The 38-year-old grew up in Kinshasa, raised by Lumumba’s mother and younger brother, but was forced into exile in 2016 because he denounced corruption in the environment of former Congolese President Joseph Kabila.
For him, his uncle remains a symbol of an honest and better Congo, someone from whom he takes inspiration in his own activism.
“My family tells me that he was an atypical personality. He was quite honest and direct. He had a sense of honor and a search for the truth from early childhood until his political struggle,” Jean Jacques told Al Jazeera.

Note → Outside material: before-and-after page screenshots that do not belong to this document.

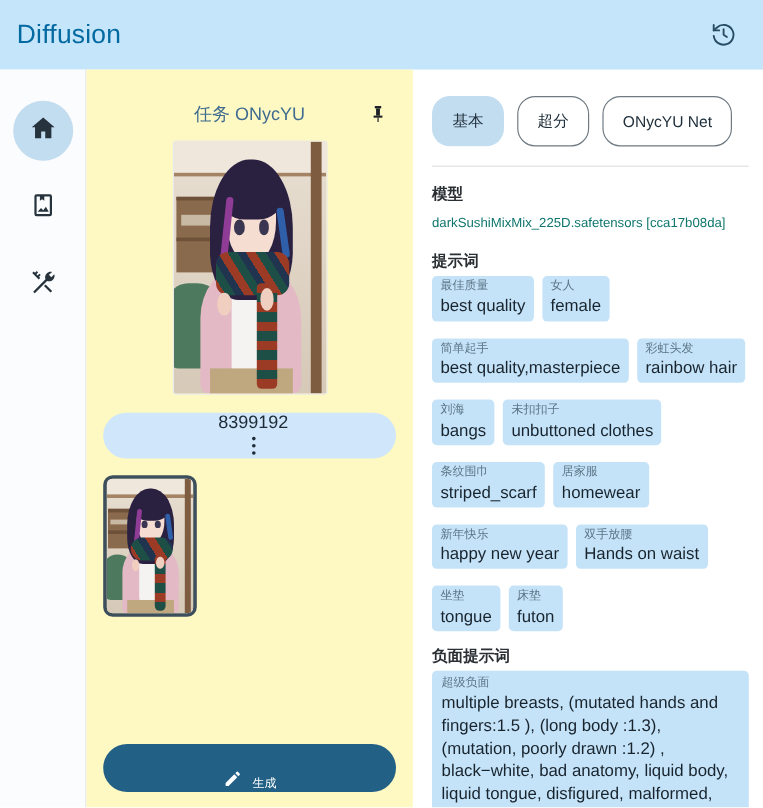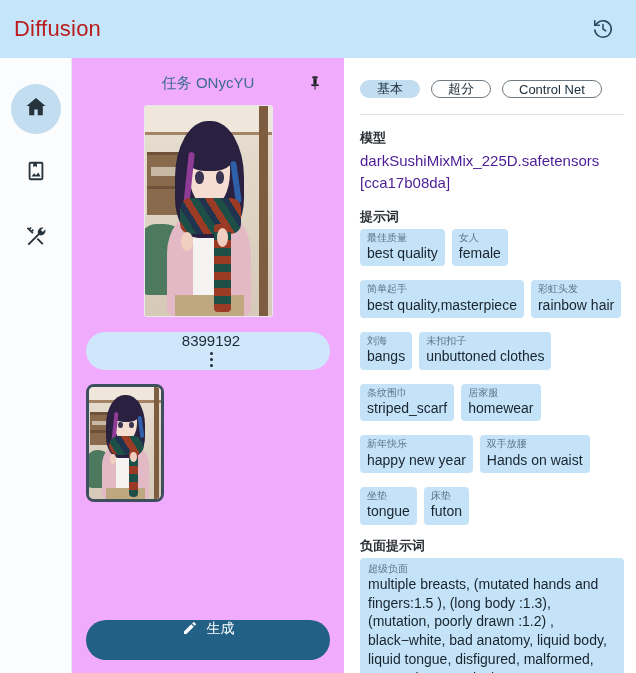--- a/index.html
+++ b/index.html
@@ -19,7 +19,7 @@
     padding: 0 18px 0 14px;
   }
   .app-title {
-    font-size: 22px; color: #b91c1c; letter-spacing: .2px;
+    font-size: 22px; color: #0369a1; letter-spacing: .2px;
   }
   .header-spacer { flex: 1 1 auto; }
   .history-btn {

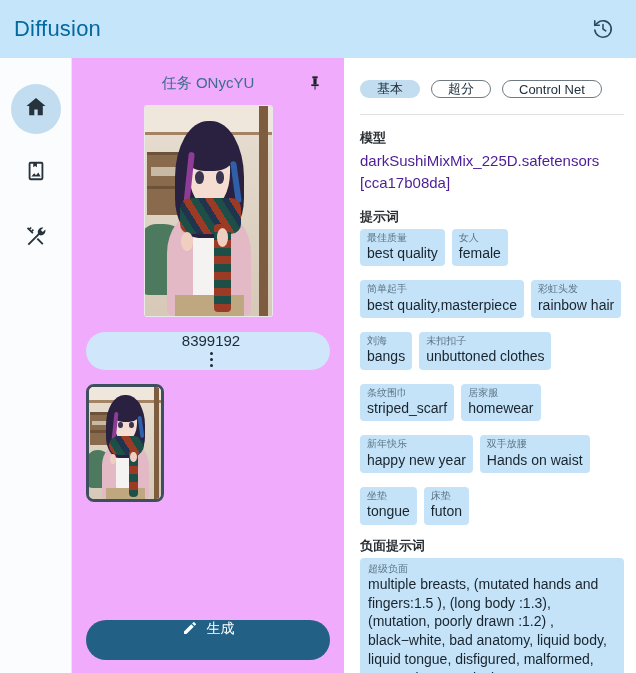--- a/index.html
+++ b/index.html
@@ -50,10 +50,10 @@
   
   .center {
     width: 272px; flex: 0 0 272px;
-    padding: 12px 14px 0 14px;
+    padding: 24px 14px 0 14px;
     display: flex; flex-direction: column;
     position: relative;
-    background: #f0abfc;
+    background: #fef9c3;
     min-height: 0;
   }
   .task-head {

“He fought for justice and fairness. He himself rejected corruption”, he added, calling corruption “one of the evils that characterize developing countries”.
“[Patrice Lumumba] wanted prosperity and development… This is an inspiration in the struggle I continue to lead, for the emergence of the African continent.”
Jean Jacques believes that Lumumba no longer belongs only to the DRC and Africa, but also to all those who want freedom and dignity around the world.
Although he never met his uncle, he is pleased that his memory and legacy live on.
And although it came to a tragic and devastating end, for Jean Jacques Lumumba’s death is also something that perpetuates his name and the battles he fought.
African leaders should honor the memory of people like him and others who paid with their lives to build “a developed, radiant and prosperous Africa, ready to assert itself in the concert of nations,” the younger Lumumba said.
Lumumba’s ‘eternal’ legacy
More than six decades after Lumumba was assassinated, the DRC is in the midst of multiple crises – from armed insurgencies to resource extraction and poverty.
Although it is a country of immense natural wealth, it has not found its way to the majority of Congolese – something many in the country attribute to continued exploitation by internal and external forces.
Daniel Makasi, a resident of Goma, believes that the colonialism that Lumumba was so determined to fight is still strong – although it manifests itself in different ways today.
“Today there are several forms of colonization that continue through multinational companies that exploit resources in DR Congo and that do not benefit ordinary citizens,” he told Al Jazeera.
He added that Africans should channel the spirit of Lumumba to stop such neo-colonialism as much as possible, so that they can enjoy the fullness of their natural wealth.
Lumumba managed to transform the country in a short time, making Congolese “more proud”, and that makes him “eternal”, Makasi said, urging people to follow his example.
Others also agree that future generations owe Lumumba an “immeasurable” debt for what he started.
“For me, Patrice Emery Lumumba is a symbol of resistance to the imperialist powers,” said Moise Komayombi, another Goma resident, recalling a June 1960 Independence Day speech that Belgians considered “brutal attack” but it inspires many Africans to this day.
“He inspired us to remain nationalists and protect our homeland from all forms of colonization,” Komayombi said, reminding himself that Lumumba’s work is still not finished.